#### SOURCE MATERIAL
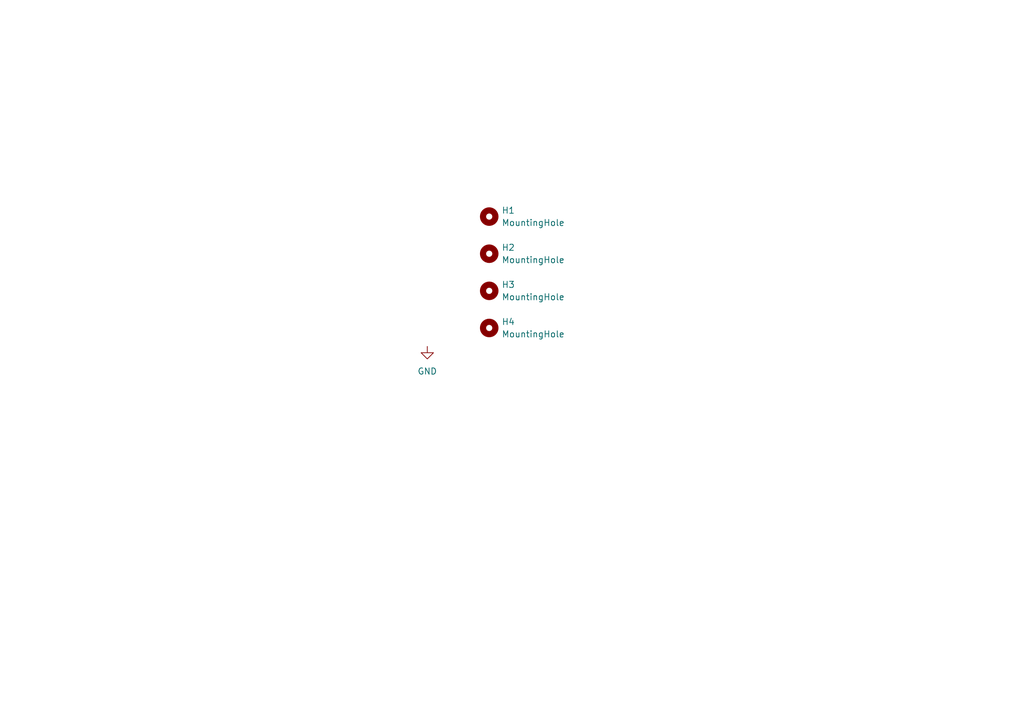
<source format=kicad_sch>
(kicad_sch
	(version 20250114)
	(generator "eeschema")
	(generator_version "9.0")
	(uuid "f2c61919-32b3-4559-bdc9-e6711d624a0b")
	(paper "A5")
	
	(symbol
		(lib_id "Mechanical:MountingHole")
		(at 100.33 44.45 0)
		(unit 1)
		(exclude_from_sim no)
		(in_bom no)
		(on_board yes)
		(dnp no)
		(fields_autoplaced yes)
		(uuid "27770d14-924b-4020-b90e-f3d53a24fd15")
		(property "Reference" "H1"
			(at 102.87 43.1799 0)
			(effects
				(font
					(size 1.27 1.27)
				)
				(justify left)
			)
		)
		(property "Value" "MountingHole"
			(at 102.87 45.7199 0)
			(effects
				(font
					(size 1.27 1.27)
				)
				(justify left)
			)
		)
		(property "Footprint" "MountingHole:MountingHole_6.4mm_M6"
			(at 100.33 44.45 0)
			(effects
				(font
					(size 1.27 1.27)
				)
				(hide yes)
			)
		)
		(property "Datasheet" "~"
			(at 100.33 44.45 0)
			(effects
				(font
					(size 1.27 1.27)
				)
				(hide yes)
			)
		)
		(property "Description" "Mounting Hole without connection"
			(at 100.33 44.45 0)
			(effects
				(font
					(size 1.27 1.27)
				)
				(hide yes)
			)
		)
		(instances
			(project "Sumo_Robot"
				(path "/f283bc71-7763-4093-b75c-cbe2f5868c12/385d545c-a594-46c7-8442-a965f8696594"
					(reference "H1")
					(unit 1)
				)
			)
		)
	)
	(symbol
		(lib_id "Mechanical:MountingHole")
		(at 100.33 52.07 0)
		(unit 1)
		(exclude_from_sim no)
		(in_bom no)
		(on_board yes)
		(dnp no)
		(uuid "5a7211a9-016e-4ed4-92f8-42614a284e55")
		(property "Reference" "H2"
			(at 102.87 50.7999 0)
			(effects
				(font
					(size 1.27 1.27)
				)
				(justify left)
			)
		)
		(property "Value" "MountingHole"
			(at 102.87 53.3399 0)
			(effects
				(font
					(size 1.27 1.27)
				)
				(justify left)
			)
		)
		(property "Footprint" "MountingHole:MountingHole_6.4mm_M6"
			(at 100.33 52.07 0)
			(effects
				(font
					(size 1.27 1.27)
				)
				(hide yes)
			)
		)
		(property "Datasheet" "~"
			(at 100.33 52.07 0)
			(effects
				(font
					(size 1.27 1.27)
				)
				(hide yes)
			)
		)
		(property "Description" "Mounting Hole without connection"
			(at 100.33 52.07 0)
			(effects
				(font
					(size 1.27 1.27)
				)
				(hide yes)
			)
		)
		(instances
			(project "Sumo_Robot"
				(path "/f283bc71-7763-4093-b75c-cbe2f5868c12/385d545c-a594-46c7-8442-a965f8696594"
					(reference "H2")
					(unit 1)
				)
			)
		)
	)
	(symbol
		(lib_id "Mechanical:MountingHole")
		(at 100.33 67.31 0)
		(unit 1)
		(exclude_from_sim no)
		(in_bom no)
		(on_board yes)
		(dnp no)
		(fields_autoplaced yes)
		(uuid "d0028232-5be4-4b90-9d00-9169f779ebe0")
		(property "Reference" "H4"
			(at 102.87 66.0399 0)
			(effects
				(font
					(size 1.27 1.27)
				)
				(justify left)
			)
		)
		(property "Value" "MountingHole"
			(at 102.87 68.5799 0)
			(effects
				(font
					(size 1.27 1.27)
				)
				(justify left)
			)
		)
		(property "Footprint" "MountingHole:MountingHole_6.4mm_M6"
			(at 100.33 67.31 0)
			(effects
				(font
					(size 1.27 1.27)
				)
				(hide yes)
			)
		)
		(property "Datasheet" "~"
			(at 100.33 67.31 0)
			(effects
				(font
					(size 1.27 1.27)
				)
				(hide yes)
			)
		)
		(property "Description" "Mounting Hole without connection"
			(at 100.33 67.31 0)
			(effects
				(font
					(size 1.27 1.27)
				)
				(hide yes)
			)
		)
		(instances
			(project "Sumo_Robot"
				(path "/f283bc71-7763-4093-b75c-cbe2f5868c12/385d545c-a594-46c7-8442-a965f8696594"
					(reference "H4")
					(unit 1)
				)
			)
		)
	)
	(symbol
		(lib_id "power:GND")
		(at 87.63 71.12 0)
		(unit 1)
		(exclude_from_sim no)
		(in_bom yes)
		(on_board yes)
		(dnp no)
		(fields_autoplaced yes)
		(uuid "d70726a8-4eb7-4591-9c7f-8750a8f56f05")
		(property "Reference" "#PWR057"
			(at 87.63 77.47 0)
			(effects
				(font
					(size 1.27 1.27)
				)
				(hide yes)
			)
		)
		(property "Value" "GND"
			(at 87.63 76.2 0)
			(effects
				(font
					(size 1.27 1.27)
				)
			)
		)
		(property "Footprint" ""
			(at 87.63 71.12 0)
			(effects
				(font
					(size 1.27 1.27)
				)
				(hide yes)
			)
		)
		(property "Datasheet" ""
			(at 87.63 71.12 0)
			(effects
				(font
					(size 1.27 1.27)
				)
				(hide yes)
			)
		)
		(property "Description" "Power symbol creates a global label with name \"GND\" , ground"
			(at 87.63 71.12 0)
			(effects
				(font
					(size 1.27 1.27)
				)
				(hide yes)
			)
		)
		(pin "1"
			(uuid "a8d8ac67-2bc7-45e2-92af-ddb3f20bc5df")
		)
		(instances
			(project "Sumo_Robot"
				(path "/f283bc71-7763-4093-b75c-cbe2f5868c12/385d545c-a594-46c7-8442-a965f8696594"
					(reference "#PWR057")
					(unit 1)
				)
			)
		)
	)
	(symbol
		(lib_id "Mechanical:MountingHole")
		(at 100.33 59.69 0)
		(unit 1)
		(exclude_from_sim no)
		(in_bom no)
		(on_board yes)
		(dnp no)
		(fields_autoplaced yes)
		(uuid "f799f322-08c1-4eaf-8863-d70d398531ad")
		(property "Reference" "H3"
			(at 102.87 58.4199 0)
			(effects
				(font
					(size 1.27 1.27)
				)
				(justify left)
			)
		)
		(property "Value" "MountingHole"
			(at 102.87 60.9599 0)
			(effects
				(font
					(size 1.27 1.27)
				)
				(justify left)
			)
		)
		(property "Footprint" "MountingHole:MountingHole_6.4mm_M6"
			(at 100.33 59.69 0)
			(effects
				(font
					(size 1.27 1.27)
				)
				(hide yes)
			)
		)
		(property "Datasheet" "~"
			(at 100.33 59.69 0)
			(effects
				(font
					(size 1.27 1.27)
				)
				(hide yes)
			)
		)
		(property "Description" "Mounting Hole without connection"
			(at 100.33 59.69 0)
			(effects
				(font
					(size 1.27 1.27)
				)
				(hide yes)
			)
		)
		(instances
			(project "Sumo_Robot"
				(path "/f283bc71-7763-4093-b75c-cbe2f5868c12/385d545c-a594-46c7-8442-a965f8696594"
					(reference "H3")
					(unit 1)
				)
			)
		)
	)
)

</source>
########
EXERCISE DETAILS –
The result should be a word-for-word restatement of all the data, without images.

TASK SOLUTION –
<source format=kicad_sch>
(kicad_sch
	(version 20250114)
	(generator "eeschema")
	(generator_version "9.0")
	(uuid "f2c61919-32b3-4559-bdc9-e6711d624a0b")
	(paper "A5")
	
	(symbol
		(lib_id "Mechanical:MountingHole")
		(at 100.33 44.45 0)
		(unit 1)
		(exclude_from_sim no)
		(in_bom no)
		(on_board yes)
		(dnp no)
		(fields_autoplaced yes)
		(uuid "27770d14-924b-4020-b90e-f3d53a24fd15")
		(property "Reference" "H1"
			(at 102.87 43.1799 0)
			(effects
				(font
					(size 1.27 1.27)
				)
				(justify left)
			)
		)
		(property "Value" "MountingHole"
			(at 102.87 45.7199 0)
			(effects
				(font
					(size 1.27 1.27)
				)
				(justify left)
			)
		)
		(property "Footprint" "MountingHole:MountingHole_6.4mm_M6"
			(at 100.33 44.45 0)
			(effects
				(font
					(size 1.27 1.27)
				)
				(hide yes)
			)
		)
		(property "Datasheet" "~"
			(at 100.33 44.45 0)
			(effects
				(font
					(size 1.27 1.27)
				)
				(hide yes)
			)
		)
		(property "Description" "Mounting Hole without connection"
			(at 100.33 44.45 0)
			(effects
				(font
					(size 1.27 1.27)
				)
				(hide yes)
			)
		)
		(instances
			(project "Sumo_Robot"
				(path "/f283bc71-7763-4093-b75c-cbe2f5868c12/385d545c-a594-46c7-8442-a965f8696594"
					(reference "H1")
					(unit 1)
				)
			)
		)
	)
	(symbol
		(lib_id "Mechanical:MountingHole")
		(at 100.33 52.07 0)
		(unit 1)
		(exclude_from_sim no)
		(in_bom no)
		(on_board yes)
		(dnp no)
		(uuid "5a7211a9-016e-4ed4-92f8-42614a284e55")
		(property "Reference" "H2"
			(at 102.87 50.7999 0)
			(effects
				(font
					(size 1.27 1.27)
				)
				(justify left)
			)
		)
		(property "Value" "MountingHole"
			(at 102.87 53.3399 0)
			(effects
				(font
					(size 1.27 1.27)
				)
				(justify left)
			)
		)
		(property "Footprint" "MountingHole:MountingHole_6.4mm_M6"
			(at 100.33 52.07 0)
			(effects
				(font
					(size 1.27 1.27)
				)
				(hide yes)
			)
		)
		(property "Datasheet" "~"
			(at 100.33 52.07 0)
			(effects
				(font
					(size 1.27 1.27)
				)
				(hide yes)
			)
		)
		(property "Description" "Mounting Hole without connection"
			(at 100.33 52.07 0)
			(effects
				(font
					(size 1.27 1.27)
				)
				(hide yes)
			)
		)
		(instances
			(project "Sumo_Robot"
				(path "/f283bc71-7763-4093-b75c-cbe2f5868c12/385d545c-a594-46c7-8442-a965f8696594"
					(reference "H2")
					(unit 1)
				)
			)
		)
	)
	(symbol
		(lib_id "Mechanical:MountingHole")
		(at 100.33 67.31 0)
		(unit 1)
		(exclude_from_sim no)
		(in_bom no)
		(on_board yes)
		(dnp no)
		(fields_autoplaced yes)
		(uuid "d0028232-5be4-4b90-9d00-9169f779ebe0")
		(property "Reference" "H4"
			(at 102.87 66.0399 0)
			(effects
				(font
					(size 1.27 1.27)
				)
				(justify left)
			)
		)
		(property "Value" "MountingHole"
			(at 102.87 68.5799 0)
			(effects
				(font
					(size 1.27 1.27)
				)
				(justify left)
			)
		)
		(property "Footprint" "MountingHole:MountingHole_6.4mm_M6"
			(at 100.33 67.31 0)
			(effects
				(font
					(size 1.27 1.27)
				)
				(hide yes)
			)
		)
		(property "Datasheet" "~"
			(at 100.33 67.31 0)
			(effects
				(font
					(size 1.27 1.27)
				)
				(hide yes)
			)
		)
		(property "Description" "Mounting Hole without connection"
			(at 100.33 67.31 0)
			(effects
				(font
					(size 1.27 1.27)
				)
				(hide yes)
			)
		)
		(instances
			(project "Sumo_Robot"
				(path "/f283bc71-7763-4093-b75c-cbe2f5868c12/385d545c-a594-46c7-8442-a965f8696594"
					(reference "H4")
					(unit 1)
				)
			)
		)
	)
	(symbol
		(lib_id "power:GND")
		(at 87.63 71.12 0)
		(unit 1)
		(exclude_from_sim no)
		(in_bom yes)
		(on_board yes)
		(dnp no)
		(fields_autoplaced yes)
		(uuid "d70726a8-4eb7-4591-9c7f-8750a8f56f05")
		(property "Reference" "#PWR057"
			(at 87.63 77.47 0)
			(effects
				(font
					(size 1.27 1.27)
				)
				(hide yes)
			)
		)
		(property "Value" "GND"
			(at 87.63 76.2 0)
			(effects
				(font
					(size 1.27 1.27)
				)
			)
		)
		(property "Footprint" ""
			(at 87.63 71.12 0)
			(effects
				(font
					(size 1.27 1.27)
				)
				(hide yes)
			)
		)
		(property "Datasheet" ""
			(at 87.63 71.12 0)
			(effects
				(font
					(size 1.27 1.27)
				)
				(hide yes)
			)
		)
		(property "Description" "Power symbol creates a global label with name \"GND\" , ground"
			(at 87.63 71.12 0)
			(effects
				(font
					(size 1.27 1.27)
				)
				(hide yes)
			)
		)
		(pin "1"
			(uuid "a8d8ac67-2bc7-45e2-92af-ddb3f20bc5df")
		)
		(instances
			(project "Sumo_Robot"
				(path "/f283bc71-7763-4093-b75c-cbe2f5868c12/385d545c-a594-46c7-8442-a965f8696594"
					(reference "#PWR057")
					(unit 1)
				)
			)
		)
	)
	(symbol
		(lib_id "Mechanical:MountingHole")
		(at 100.33 59.69 0)
		(unit 1)
		(exclude_from_sim no)
		(in_bom no)
		(on_board yes)
		(dnp no)
		(fields_autoplaced yes)
		(uuid "f799f322-08c1-4eaf-8863-d70d398531ad")
		(property "Reference" "H3"
			(at 102.87 58.4199 0)
			(effects
				(font
					(size 1.27 1.27)
				)
				(justify left)
			)
		)
		(property "Value" "MountingHole"
			(at 102.87 60.9599 0)
			(effects
				(font
					(size 1.27 1.27)
				)
				(justify left)
			)
		)
		(property "Footprint" "MountingHole:MountingHole_6.4mm_M6"
			(at 100.33 59.69 0)
			(effects
				(font
					(size 1.27 1.27)
				)
				(hide yes)
			)
		)
		(property "Datasheet" "~"
			(at 100.33 59.69 0)
			(effects
				(font
					(size 1.27 1.27)
				)
				(hide yes)
			)
		)
		(property "Description" "Mounting Hole without connection"
			(at 100.33 59.69 0)
			(effects
				(font
					(size 1.27 1.27)
				)
				(hide yes)
			)
		)
		(instances
			(project "Sumo_Robot"
				(path "/f283bc71-7763-4093-b75c-cbe2f5868c12/385d545c-a594-46c7-8442-a965f8696594"
					(reference "H3")
					(unit 1)
				)
			)
		)
	)
)

</source>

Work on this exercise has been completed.